That's what makes this kind of work worthwhile and inspires me. But it also leads to a paradox that I experience every single day: that the desire to shape the future is not perfectly compatible with the knowledge that musical experience -- and its power to excite and transform us -- is fleeting, here and now, in this very moment. And that we'd be extremely fortunate indeed to create new sounds and instruments and technologies that approach the compact, powerful perfection of playing, listening to or imagining Bach emanating from a solo cello.

So what do you think? Can music made by technological processes ever match the beauty and impact of a skilled performance on a traditional instrument? Will an iPhone or its descendents allow us to enhance our musical imaginations while merging with our bodies, becoming -- literally -- second nature as we create and communicate our deepest thoughts and feelings through sound?"

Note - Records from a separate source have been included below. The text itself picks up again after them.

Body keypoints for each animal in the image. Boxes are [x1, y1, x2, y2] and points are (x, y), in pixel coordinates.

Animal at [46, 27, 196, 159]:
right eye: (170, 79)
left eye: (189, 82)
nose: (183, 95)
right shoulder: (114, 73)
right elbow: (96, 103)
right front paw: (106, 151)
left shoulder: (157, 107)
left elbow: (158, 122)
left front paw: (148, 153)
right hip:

As an old fogey, I have to think what has happened to music accompanied by technological advances is the dimunition of music as a valuable entity. As the author states music is all around us at this time and we continue to make music more accessible more of the time without regard for making it more than just passing background noise that is to be "defriended" as the memory stick requires more file space. A lost manuscript from Bach is news, the deletion of a file by an unknown is no big deal. As music becomes a commodity we have less value in its special }presence and it moves more and more toward being wallpaper just as pop up ads become annoying little items to filter from sight.